When Wernicke’s encephalopathy accompanies Korsakoff’s syndrome, the combination is called the Wernicke-Korsakoff syndrome. Korsakoff’s is a continuum of Wernicke’s encephalopathy, though a recognised episode of Wernicke’s is not always obvious.

Korsakoff’s involves neuronal loss, that is, damage to neurons; gliosis which is a result of damage to supporting cells of the central nervous system; and hemorrhage or bleeding in mammillary bodies. Damage to the dorsomedial nucleus or anterior group of the thalamus (limbic-specific nuclei) is also associated with this disorder. Cortical dysfunction may have arisen from thiamine deficiency, alcohol neurotoxicity, and/ or structural damage in the diencephalon.

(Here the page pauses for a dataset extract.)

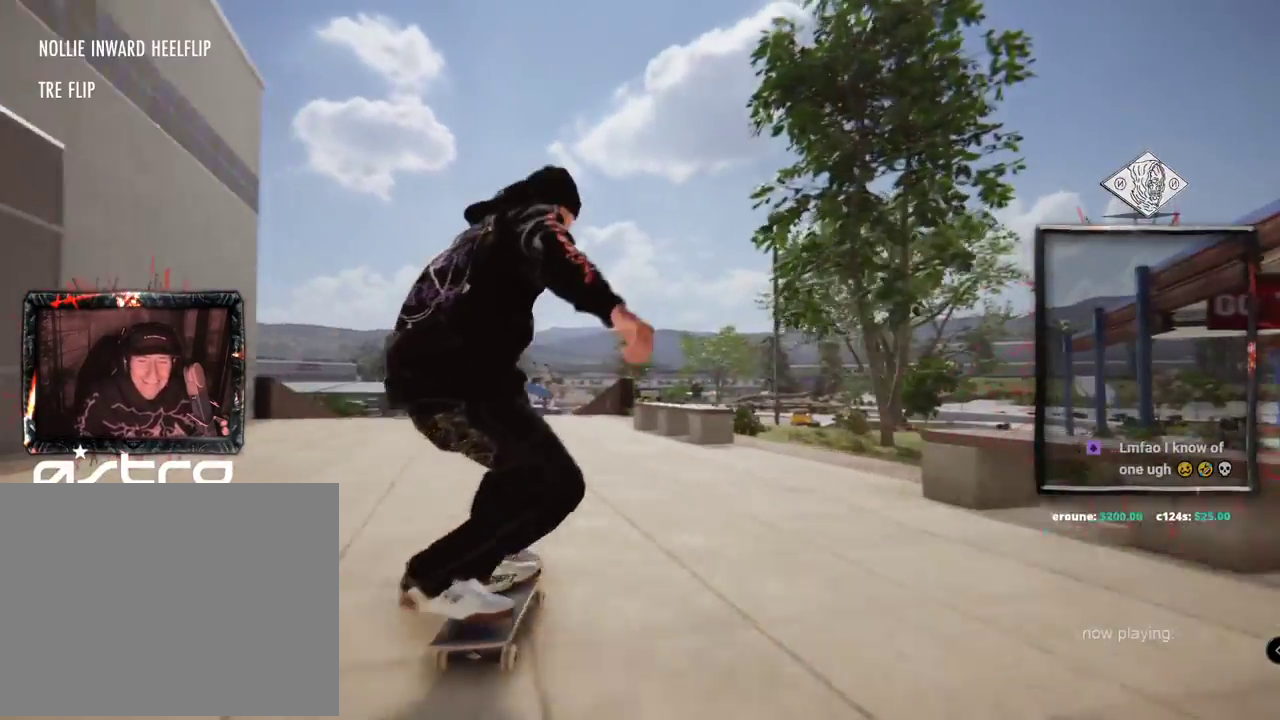
{"buttons": [], "left_stick": "center", "right_stick": "center", "events": [[17, "A", "up"], [167, "L2", "up"], [334, "L2", "down"], [484, "L2", "up"]]}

Originally it was thought that a lack of initiative and a flat affect were important characteristics of emotion. Studies have questioned this, proposing that it is not necessarily a symptom of Korsakoff’s. Research suggesting that Korsakoff patients are emotionally unimpaired has made this a controversial topic. It can be argued that apathy, which usually characterizes Korsakoff patients, reflects a deficit of emotional expressions, without affecting the experience or perception of emotion.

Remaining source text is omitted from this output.